Write out exactly, with no other output, the lines below from the one that contains "context macro performance, priority: Major" through the end.

[Recorded information Boundary: Start]

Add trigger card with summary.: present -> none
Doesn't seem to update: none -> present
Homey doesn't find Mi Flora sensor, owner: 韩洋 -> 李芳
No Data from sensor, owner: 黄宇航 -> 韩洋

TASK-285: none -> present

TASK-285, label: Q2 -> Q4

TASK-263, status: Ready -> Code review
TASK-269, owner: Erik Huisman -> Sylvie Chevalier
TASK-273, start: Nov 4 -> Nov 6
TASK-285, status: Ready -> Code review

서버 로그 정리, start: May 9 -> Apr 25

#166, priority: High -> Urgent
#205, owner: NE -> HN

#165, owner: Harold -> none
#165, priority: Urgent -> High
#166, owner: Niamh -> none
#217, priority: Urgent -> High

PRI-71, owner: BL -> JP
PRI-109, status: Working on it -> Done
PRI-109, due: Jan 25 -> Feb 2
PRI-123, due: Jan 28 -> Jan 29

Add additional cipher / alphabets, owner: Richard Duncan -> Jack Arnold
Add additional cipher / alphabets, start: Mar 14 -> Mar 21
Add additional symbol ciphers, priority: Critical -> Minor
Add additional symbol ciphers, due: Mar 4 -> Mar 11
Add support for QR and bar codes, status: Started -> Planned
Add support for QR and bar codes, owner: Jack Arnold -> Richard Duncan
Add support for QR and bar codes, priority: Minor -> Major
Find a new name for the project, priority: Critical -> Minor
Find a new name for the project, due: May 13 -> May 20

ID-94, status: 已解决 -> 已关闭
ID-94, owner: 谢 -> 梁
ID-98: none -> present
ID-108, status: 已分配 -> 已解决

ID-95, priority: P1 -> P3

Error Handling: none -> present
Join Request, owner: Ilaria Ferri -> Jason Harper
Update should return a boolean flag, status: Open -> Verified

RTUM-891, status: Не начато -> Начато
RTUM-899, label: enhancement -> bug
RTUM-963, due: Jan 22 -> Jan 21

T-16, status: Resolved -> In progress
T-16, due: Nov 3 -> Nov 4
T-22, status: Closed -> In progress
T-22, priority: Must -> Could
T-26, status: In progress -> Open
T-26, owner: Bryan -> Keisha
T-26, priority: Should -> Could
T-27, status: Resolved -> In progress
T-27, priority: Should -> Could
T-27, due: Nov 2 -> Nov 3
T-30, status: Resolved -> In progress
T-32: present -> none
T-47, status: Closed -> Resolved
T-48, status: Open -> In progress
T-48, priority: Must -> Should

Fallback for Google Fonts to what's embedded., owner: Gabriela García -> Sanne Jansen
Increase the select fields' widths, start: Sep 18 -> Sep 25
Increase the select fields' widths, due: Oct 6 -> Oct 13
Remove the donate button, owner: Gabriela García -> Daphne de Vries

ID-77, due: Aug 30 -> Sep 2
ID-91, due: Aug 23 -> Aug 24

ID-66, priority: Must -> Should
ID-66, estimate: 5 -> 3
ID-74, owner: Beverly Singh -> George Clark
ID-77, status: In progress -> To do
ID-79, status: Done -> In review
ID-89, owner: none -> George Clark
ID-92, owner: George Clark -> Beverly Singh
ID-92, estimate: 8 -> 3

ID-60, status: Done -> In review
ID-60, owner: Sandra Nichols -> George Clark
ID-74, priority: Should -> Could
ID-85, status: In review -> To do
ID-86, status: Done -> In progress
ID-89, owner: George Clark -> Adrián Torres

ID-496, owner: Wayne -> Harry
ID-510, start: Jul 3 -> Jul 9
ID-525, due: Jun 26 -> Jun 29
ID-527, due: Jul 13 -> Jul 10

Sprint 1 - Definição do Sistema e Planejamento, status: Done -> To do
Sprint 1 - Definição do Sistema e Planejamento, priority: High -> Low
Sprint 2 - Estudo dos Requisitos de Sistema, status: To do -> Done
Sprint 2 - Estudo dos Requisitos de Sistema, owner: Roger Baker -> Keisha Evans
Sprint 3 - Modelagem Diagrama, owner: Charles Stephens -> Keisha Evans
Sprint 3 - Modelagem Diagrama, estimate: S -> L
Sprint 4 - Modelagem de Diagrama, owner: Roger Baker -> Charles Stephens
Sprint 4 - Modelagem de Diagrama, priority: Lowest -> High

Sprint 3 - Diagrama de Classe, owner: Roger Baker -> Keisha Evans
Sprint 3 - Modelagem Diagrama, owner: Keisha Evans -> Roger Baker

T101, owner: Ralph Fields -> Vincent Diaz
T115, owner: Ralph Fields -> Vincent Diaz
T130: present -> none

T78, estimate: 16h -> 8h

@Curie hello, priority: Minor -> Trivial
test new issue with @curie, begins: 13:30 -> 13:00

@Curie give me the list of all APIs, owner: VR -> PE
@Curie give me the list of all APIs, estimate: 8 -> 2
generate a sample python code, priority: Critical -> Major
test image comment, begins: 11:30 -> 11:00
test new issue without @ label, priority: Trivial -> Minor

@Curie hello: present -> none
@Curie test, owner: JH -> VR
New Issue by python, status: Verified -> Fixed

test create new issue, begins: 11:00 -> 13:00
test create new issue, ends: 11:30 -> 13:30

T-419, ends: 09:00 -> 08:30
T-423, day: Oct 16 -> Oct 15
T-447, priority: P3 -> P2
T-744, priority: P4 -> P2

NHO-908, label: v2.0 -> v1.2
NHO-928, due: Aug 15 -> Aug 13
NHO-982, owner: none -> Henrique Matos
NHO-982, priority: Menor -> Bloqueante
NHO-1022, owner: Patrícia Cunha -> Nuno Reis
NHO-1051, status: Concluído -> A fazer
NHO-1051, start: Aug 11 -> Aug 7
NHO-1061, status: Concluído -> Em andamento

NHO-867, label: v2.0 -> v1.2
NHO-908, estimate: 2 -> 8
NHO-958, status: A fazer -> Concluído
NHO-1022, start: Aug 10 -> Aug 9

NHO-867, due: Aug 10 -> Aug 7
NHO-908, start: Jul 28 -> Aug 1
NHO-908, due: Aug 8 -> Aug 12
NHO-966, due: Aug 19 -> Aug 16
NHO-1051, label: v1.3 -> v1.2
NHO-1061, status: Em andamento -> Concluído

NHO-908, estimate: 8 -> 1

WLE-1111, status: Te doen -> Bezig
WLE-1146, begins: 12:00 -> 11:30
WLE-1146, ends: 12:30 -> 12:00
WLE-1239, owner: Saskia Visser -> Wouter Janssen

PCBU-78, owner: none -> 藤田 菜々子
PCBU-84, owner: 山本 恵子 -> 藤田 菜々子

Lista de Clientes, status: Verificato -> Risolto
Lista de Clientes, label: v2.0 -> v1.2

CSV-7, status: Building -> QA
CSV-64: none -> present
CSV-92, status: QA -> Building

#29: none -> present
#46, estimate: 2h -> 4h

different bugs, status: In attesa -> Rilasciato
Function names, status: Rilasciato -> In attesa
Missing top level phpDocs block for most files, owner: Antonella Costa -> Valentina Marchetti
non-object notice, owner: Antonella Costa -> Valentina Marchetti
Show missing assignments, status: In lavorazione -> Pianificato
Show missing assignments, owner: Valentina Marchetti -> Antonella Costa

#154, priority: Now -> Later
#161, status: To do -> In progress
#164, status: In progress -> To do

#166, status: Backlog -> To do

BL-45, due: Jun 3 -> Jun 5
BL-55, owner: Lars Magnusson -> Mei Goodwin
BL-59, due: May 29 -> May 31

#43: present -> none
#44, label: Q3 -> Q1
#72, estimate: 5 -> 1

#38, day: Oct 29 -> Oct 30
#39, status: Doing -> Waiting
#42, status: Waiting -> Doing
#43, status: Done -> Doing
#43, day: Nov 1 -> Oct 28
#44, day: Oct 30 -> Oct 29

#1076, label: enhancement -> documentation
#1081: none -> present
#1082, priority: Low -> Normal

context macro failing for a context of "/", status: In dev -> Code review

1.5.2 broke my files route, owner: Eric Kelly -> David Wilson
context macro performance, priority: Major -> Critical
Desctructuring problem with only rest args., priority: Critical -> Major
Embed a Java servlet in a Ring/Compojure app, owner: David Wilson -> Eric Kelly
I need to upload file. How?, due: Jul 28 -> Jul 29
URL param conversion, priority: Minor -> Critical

[Recorded information Boundary: End]

Your solution:
context macro performance, priority: Major -> Critical
Desctructuring problem with only rest args., priority: Critical -> Major
Embed a Java servlet in a Ring/Compojure app, owner: David Wilson -> Eric Kelly
I need to upload file. How?, due: Jul 28 -> Jul 29
URL param conversion, priority: Minor -> Critical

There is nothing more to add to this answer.